Researchers from the Calpain Group of our institute—Dr. Aya Noguchi (Researcher), Dr. Shoji Hata (Group Leader), Dr. Yasuko Ono (Former Group Leader) —in collaboration with Dr. Hiroshi Shitara (Head of Animal Research Division, Core Technology Support Center, of our institute), Dr. Yasushi Saeki (The Institute of Medical Science, The University of Tokyo), and Dr. Hikaru Tsuchiya (Juntendo University), have discovered that calpain 15 (CAPN15), an intracellular protease, targets ubiquitin-modified proteins and regulates the cell adhesion molecule E-cadherin.
Loss-of-function mutations in CAPN15 have recently been reported to cause a congenital malformation disorder known as oculogastrointestinal neurodevelopmental syndrome (OGIN). Our findings are therefore expected to contribute to a better understanding of the molecular mechanisms underlying this disorder. This work was published online in the Journal of Biological Chemistry.
CAPN15 is a member of the calpain family of intracellular calcium-dependent proteases. Among calpains, CAPN15 is unique in its ability to bind ubiquitin, a small protein that is attached to specific target proteins as a signal for degradation or functional regulation.
In recent years, loss of CAPN15 function has been linked to OGIN, drawing attention to the function of CAPN15 in development and tissue morphogenesis. However, the physiological role of CAPN15 has remained unknown.
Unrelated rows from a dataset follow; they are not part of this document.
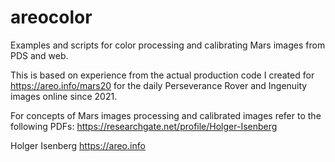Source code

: # areocolor
Examples and scripts for color processing and calibrating Mars images from PDS and web.

This is based on experience from the actual production code I created for https://areo.info/mars20 for the daily Perseverance Rover and Ingenuity images online since 2021.

For concepts of Mars images processing and calibrated images refer to the following PDFs: https://researchgate.net/profile/Holger-Isenberg

Holger Isenberg
https://areo.info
In this study, we investigated the function of CAPN15 using epithelial cell culture models. Cells lacking CAPN15 exhibited abnormal morphology characterized by excessive cell crowding.
To elucidate the molecular basis of this phenotype, we searched for substrates of CAPN15 and identified E-cadherin, a key cell–cell adhesion molecule localized at the plasma membrane. E-cadherin plays a central role in maintaining epithelial integrity by mediating intercellular adhesion.
Our results demonstrate that, under specific physiological conditions, CAPN15 recognizes ubiquitinated E-cadherin and cleaves it, thereby regulating cell surface E-cadherin levels. When CAPN15 function is disrupted, this regulatory process is dysregulated, leading to excessive accumulation of E-cadherin at the plasma membrane and abnormal cell morphology. Importantly, accumulation of E-cadherin was also observed in epithelial tissues of CAPN15-deficient mice, indicating that this phenotype is recapitulated in vivo.
This study identifies CAPN15 as a highly distinctive protease that uses ubiquitin as a molecular signal to selectively cleave specific target proteins. Proteases that recognize ubiquitin-modified substrates are extremely rare, and our findings provide new insights into previously unrecognized mechanisms of protein regulation.
Proper cell-cell adhesion is essential for maintaining tissue architecture and organ function. As E-cadherin plays a central role in these processes, dysregulation of E-cadherin levels leads to developmental abnormalities and tissue disorganization. Our findings demonstrate that CAPN15 plays a critical role in maintaining epithelial homeostasis by fine-tuning E-cadherin levels.
Because loss-of-function mutations in CAPN15 cause OGIN, this work provides important insights into the pathogenesis of this disease and is expected to facilitate future studies on development and tissue morphogenesis.